Etiopia
Summit dell’Unione africana.
L’Osservatore Romano
Contrasto alla corruzione e aperture commerciali: sono questi gli obiettivi indicati a conclusione del trentesimo summit dell’Unione africana, che si è concluso ad Addis Abeba. In particolare, si sono fatti passi in avanti sulla via della liberalizzazione del trasporto aereo e dell’introduzione di un’area di libero scambio a livello regionale. Nel corso del summit, che ha visto la partecipazione dei leader dei 55 paesi membri dell’organizzazione, il capo di stato rwandese Paul Kagame ha assunto formalmente la presidenza di turno dell’Ua, subentrando all’omologo guineano Alpha Condé. Si è trattato del primo summit per quattro leader, il liberiano George Weah, l’angolano João Lourenço, il somalo Mohamed Abdullahi e il neo presidente dello Zimbabwe, Emmerson Mnangagwa, subentrato al dimissionario Robert Mugabe nel novembre scorso.
L’Unione africana ha proclamato il 2018 anno della lotta alla corruzione. Secondo le stime dell’organizzazione, costa circa 50 miliardi di dollari l’anno all’economia del continente. Il vertice è stato quindi l’occasione per tracciare un bilancio dei progressi compiuti su questo tema dal 2003, anno della Convenzione Ua sulla prevenzione e la lotta alla corruzione (Aucpcc). L’altra questione centrale è stata la libera circolazione delle persone e delle merci in Africa, un «sogno che — ha sottolineato ieri il presidente Kagame nel suo discorso d’insediamento — si realizzerà entro il 2018». Il lancio del nuovo mercato unico punta a stimolare commercio e investimenti transfrontalieri nel settore della produzione e dei servizi, compreso il turismo, e dovrebbe creare trecentomila nuovi posti di lavoro diretti, contribuendo notevolmente all’integrazione e alla crescita socio-economica del continente. Uno dei provvedimenti più attesi del summit era proprio l’istituzione di un mercato unico per il trasporto aereo africano (Saatm). Al progetto, il primo realizzato nell’ambito dell’Agenda 2063 lanciata nel 2013, hanno formalmente aderito al momento undici paesi africani.
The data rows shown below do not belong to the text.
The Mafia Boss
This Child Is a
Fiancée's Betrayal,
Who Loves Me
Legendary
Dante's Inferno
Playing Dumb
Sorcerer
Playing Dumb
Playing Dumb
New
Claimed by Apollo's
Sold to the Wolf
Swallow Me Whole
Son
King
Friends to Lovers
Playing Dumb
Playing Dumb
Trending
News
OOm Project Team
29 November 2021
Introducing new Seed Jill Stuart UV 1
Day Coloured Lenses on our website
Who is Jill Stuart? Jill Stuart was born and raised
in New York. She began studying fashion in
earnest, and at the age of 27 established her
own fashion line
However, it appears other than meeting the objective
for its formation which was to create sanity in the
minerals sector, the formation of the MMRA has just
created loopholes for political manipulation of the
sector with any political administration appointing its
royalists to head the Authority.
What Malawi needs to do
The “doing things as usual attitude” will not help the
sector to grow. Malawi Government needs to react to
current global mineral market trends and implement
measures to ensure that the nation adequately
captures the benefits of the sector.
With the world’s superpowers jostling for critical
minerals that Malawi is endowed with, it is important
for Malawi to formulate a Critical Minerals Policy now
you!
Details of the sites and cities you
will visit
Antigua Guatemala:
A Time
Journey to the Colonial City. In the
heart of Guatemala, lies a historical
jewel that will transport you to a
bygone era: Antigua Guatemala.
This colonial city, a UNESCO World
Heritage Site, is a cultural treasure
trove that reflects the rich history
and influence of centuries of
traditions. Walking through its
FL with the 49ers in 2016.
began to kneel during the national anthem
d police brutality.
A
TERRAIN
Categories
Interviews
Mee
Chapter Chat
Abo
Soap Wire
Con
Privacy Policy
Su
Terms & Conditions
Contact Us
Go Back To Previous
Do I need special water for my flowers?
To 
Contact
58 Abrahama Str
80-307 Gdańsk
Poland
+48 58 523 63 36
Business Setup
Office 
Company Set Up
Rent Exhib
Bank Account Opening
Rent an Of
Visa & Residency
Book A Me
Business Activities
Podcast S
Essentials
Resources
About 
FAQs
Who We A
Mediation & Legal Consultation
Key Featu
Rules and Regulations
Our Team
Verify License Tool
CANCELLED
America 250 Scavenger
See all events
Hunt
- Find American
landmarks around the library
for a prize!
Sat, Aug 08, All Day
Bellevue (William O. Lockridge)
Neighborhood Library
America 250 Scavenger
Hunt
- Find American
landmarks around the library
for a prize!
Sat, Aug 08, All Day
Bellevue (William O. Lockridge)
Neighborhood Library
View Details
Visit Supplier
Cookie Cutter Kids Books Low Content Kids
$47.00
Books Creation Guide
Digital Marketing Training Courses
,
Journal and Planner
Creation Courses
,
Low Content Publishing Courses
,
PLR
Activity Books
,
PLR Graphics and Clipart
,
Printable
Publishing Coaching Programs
Nella capitale dell’Etiopia, sede dell’Ua, si è discusso anche delle ipotesi di riforma delle istituzioni dell’organizzazione e delle varie crisi che colpiscono diverse aree del continente africano, dal Sud Sudan alla Repubblica Democratica del Congo (Rdc), dal Mali al Togo. E il presidente della Commissione dell’Unione africana, Moussa Faki Mahamat, ha invitato i paesi africani a collaborare e a sostenere le iniziative di pace in Sud Sudan, in Somalia e in altri paesi del continente che stanno vivendo tensioni e conflitti, sottolineando poi la necessità di una rapida attuazione delle riforme istituzionali dell’Ua per consentire all’organizzazione continentale di adempiere in maniera più efficace al suo mandato.
È stato presente al vertice anche il segretario generale delle Nazioni Unite, António Guterres, che ha ribadito che «l’Onu sostiene pienamente le iniziative per la pace e la riconciliazione in tutto il continente guidate dall’Africa».